Cizre’de Hollandalı paralı askerin ne işi var?
Trabzon’dan Cizre’ye, güvenlik güçlerine ve sivil halka gönüllü sağlık hizmeti vermek üzere giden Murat Kadir Topçu, hastanenin tam karşısında mevzilenen keskin nişancının Hollandalı olduğunu söylüyor.
Güneydoğu’da PKK ile aynı safta, yan yana, kol kola savaşan ‘sünnetsiz’ yabancı uyruklu profesyonellerin varlığını resmi makamlar açıklayınca inanmakta tereddüt edebilirsiniz belki ama bu açıklama resmi değil.
Gördüklerini anlatan bir gönüllünün yazdıklarından.
Dünyanın her yerinden para için savaşacak insan bulmak zor değil.
DAEŞ’in çok uluslu bir örgüt olduğundan hareketle; pekâlâ YPG ile aynı saflarda DAEŞ ile sınır içinde ise PKK ile aynı safta askerlerimizle savaşan yabancıların varlığı sır da değil, yeni de değil.

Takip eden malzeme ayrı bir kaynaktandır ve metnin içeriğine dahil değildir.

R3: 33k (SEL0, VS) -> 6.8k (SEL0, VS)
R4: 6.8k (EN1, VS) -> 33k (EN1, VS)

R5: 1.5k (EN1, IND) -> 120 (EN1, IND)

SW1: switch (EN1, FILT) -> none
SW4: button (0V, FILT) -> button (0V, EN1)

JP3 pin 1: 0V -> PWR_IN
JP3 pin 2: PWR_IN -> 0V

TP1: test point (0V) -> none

Yabancı uyruklu paralı askerlerin ellerindeki silah ve mühimmatlar da dost bildiğimiz ülkelerden.
DAEŞ’e birlikte operasyon yürüttüğümüz başta ABD olmak üzere koalisyon ülkelerinin silahları.
Diyarbakır Sur’da temizlik harekâtı yürüten Özel Kuvvetlerden bir polisimiz duvara yazdığı bir yazı ile Cumhurbaşkanı Erdoğan’a mesaj yolluyor.

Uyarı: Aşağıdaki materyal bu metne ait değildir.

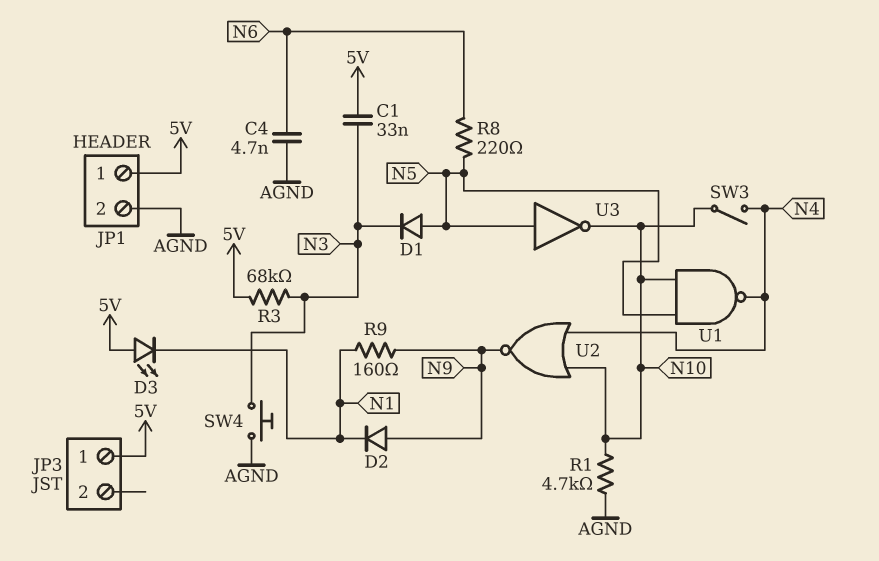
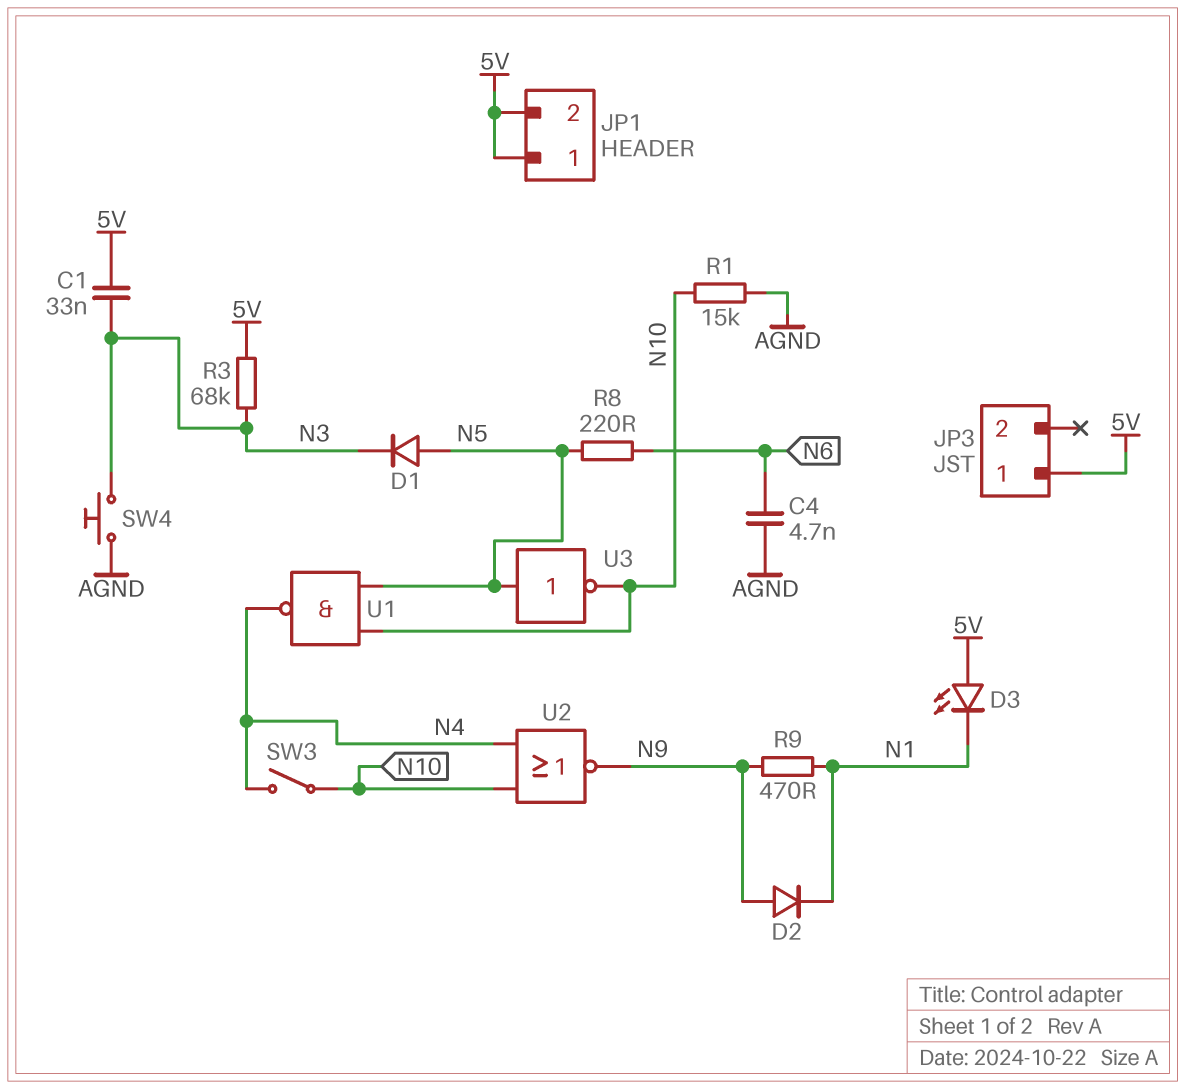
JP1 pin 2: AGND -> 5V
R1: 4.7k (AGND, N10) -> 15k (AGND, N10)
R9: 160 (N1, N9) -> 470 (N1, N9)

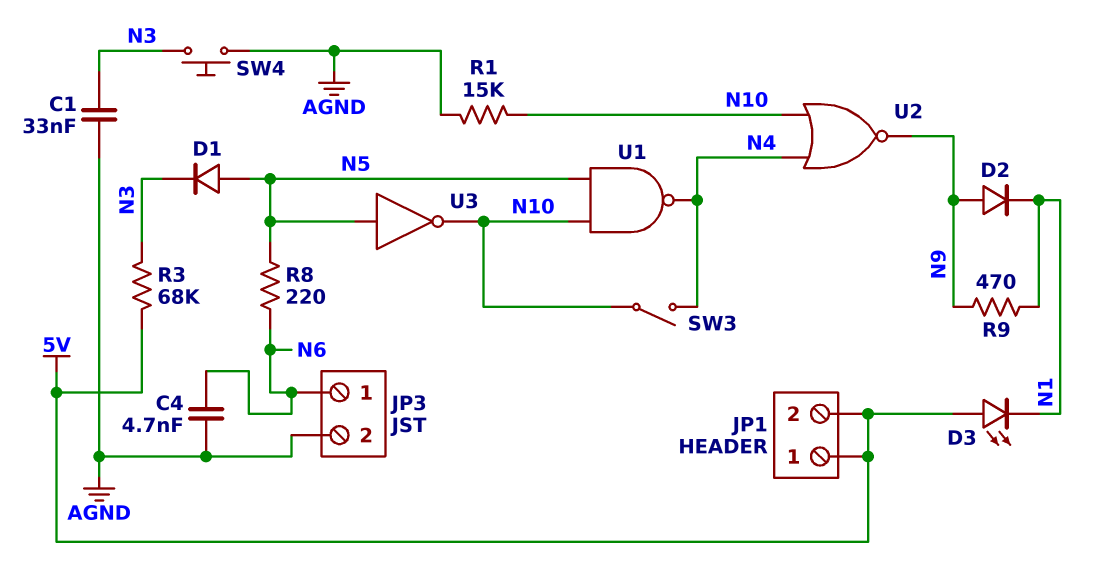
C1: 33nF (5V, N3) -> 33nF (AGND, N3)
JP3 pin 1: 5V -> N6
JP3 pin 2: none -> AGND

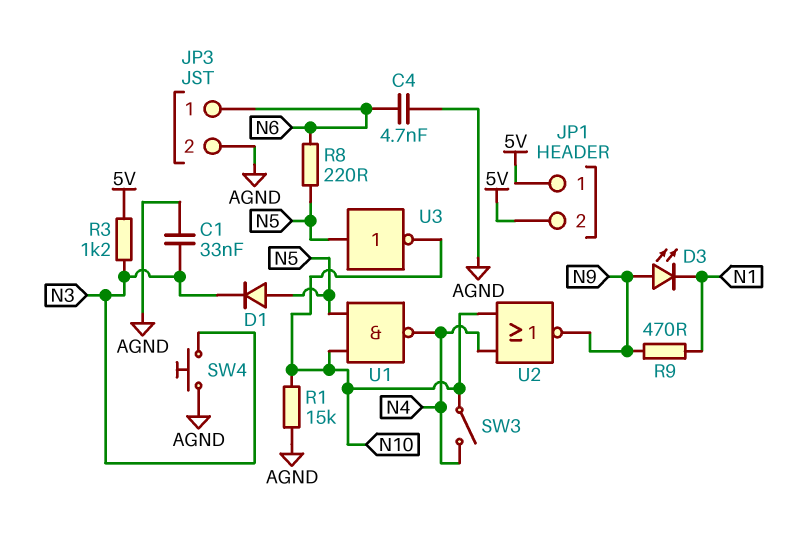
D2: diode (A N9, K N1) -> none
D3: LED (A 5V, K N1) -> LED (A N9, K N1)
R3: 68k (5V, N3) -> 1.2k (5V, N3)

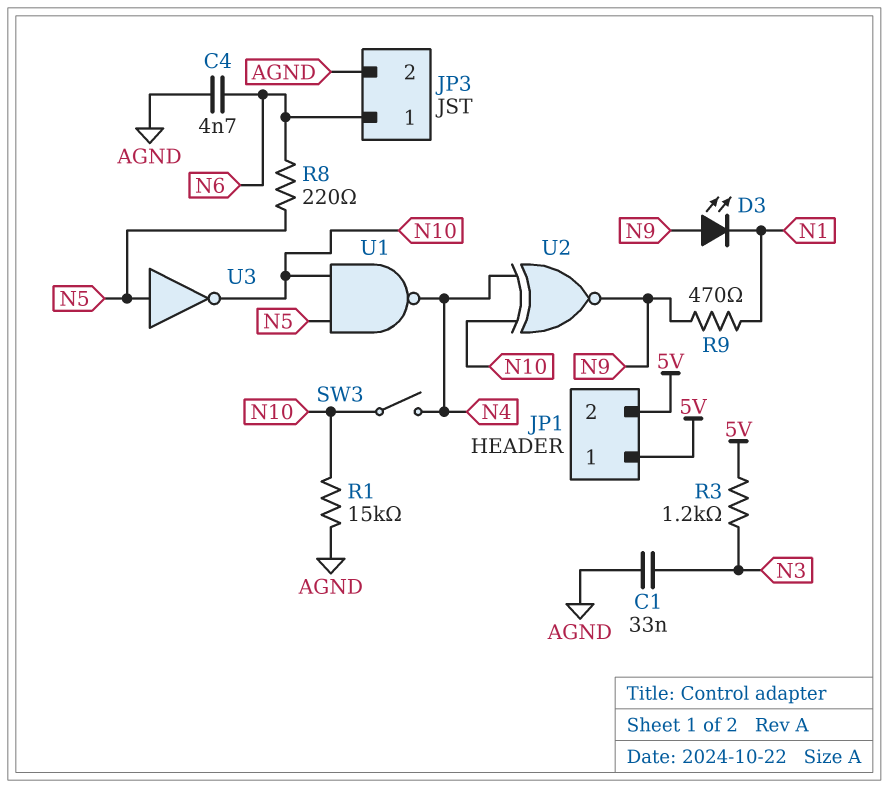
D1: diode (A N5, K N3) -> none
SW4: button (AGND, N3) -> none
U2: NOR (in N4, in N10, out N9) -> XNOR (in N4, in N10, out N9)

Mesajı çok net: “Reis, oyun büyük. Dik oyna!”
Duvara bu yazıyı yazarak önünde resim çektiren asker, muhakkak ki orada bizim bildiklerimizden ve gördüklerimizden daha fazlasına vakıftır.
Bölgede bir oyun var. İrili ufaklı, büyüklü küçüklü bir sürü devlet bu oyunun içinde.
Putin ne demişti Türkiye’de: “DAEŞ’e 40 ülke destek veriyor!”
Herhalde Türkiye’nin güneyinde ve Suriye’nin kuzeyinde bir Kürt devleti tesis etmek için bu 40 devlet kafa kafaya vermiş bir oyun kuruyor.
Askerimiz uyarıyor; “Reis oyun büyük!”
Oyun büyük evet. Ateşin içinden ellerimizle köz taşır gibi yedi düvelle savaşıyoruz. Her gün şehit veriyoruz, ciğerlerimiz yanıyor.
Bu hengâmede sürekli değişen şartlara, satrancın her gün, her an yeniden kurulmasına ve pozisyonların belirsizliğine rağmen terörün yuvalandığı ilçeler teker teker temizlenerek çok büyük bir başarı sağlandı.
Fakat oyun daha büyük olduğu için bu başarının üstüne yatarak bir çözüm sağlanamayacağı, bir başarından bahsedilemeyeceği gerçeğiyle karşı karşıyayız.
Türk – Kürt kardeşliğinin, “Birbirimizden kız aldık, kız verdik” gibi Freudyen şuuraltına yaslanan Ulus – Devlet propagandasının bizi getirdiği yer burasıdır ve bu kadardır.
Daha ilerisi yok.
Üstelik modası geçeli ve hiçbir derde dava olamadığı anlaşılalı hayli zaman oldu.
Çare tekdir, o da İslam Kardeşliğidir…
Bunu bilenlerin yüz yıllardır içte ve dışta kurdukları tuzaklar da ortadadır.
Bize, Müslüman halklar ile aramıza çizilen sınırların suni durduğunu, yapmacık kaldığını gösterecek çareler, çözümler, projeler lazım.
İşte bu sebepledir ki asker haklı; “Oyun büyük, dik oyna Reis!”
Mesajın sonu daha bir manidar; “Bize her yer Trabzon”
Bize her yer Halep, bize her yer Filistin!